>>>>

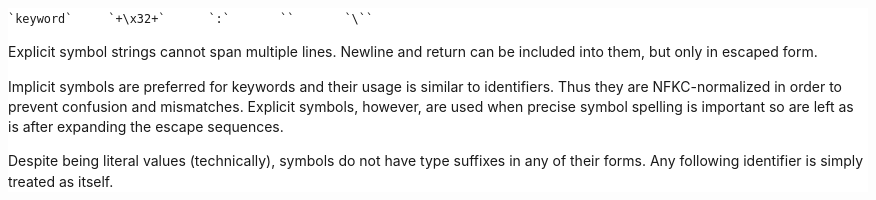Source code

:     `keyword`     `+\x32+`      `:`       ``       `\``

Explicit symbol strings cannot span multiple lines. Newline and return can be
included into them, but only in escaped form.

Implicit symbols are preferred for keywords and their usage is similar to
identifiers. Thus they are NFKC-normalized in order to prevent confusion and
mismatches. Explicit symbols, however, are used when precise symbol spelling
is important so are left as is after expanding the escape sequences.

Despite being literal values (technically), symbols do not have type suffixes
in any of their forms. Any following identifier is simply treated as itself.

<<<<

▶ [What the task asks] Write out exactly the lines that fall from the line with "Implicit symbols are" to the line with "is important so" in the records above, keeping both ends.

▶ [Response to the task]
Implicit symbols are preferred for keywords and their usage is similar to
identifiers. Thus they are NFKC-normalized in order to prevent confusion and
mismatches. Explicit symbols, however, are used when precise symbol spelling
is important so are left as is after expanding the escape sequences.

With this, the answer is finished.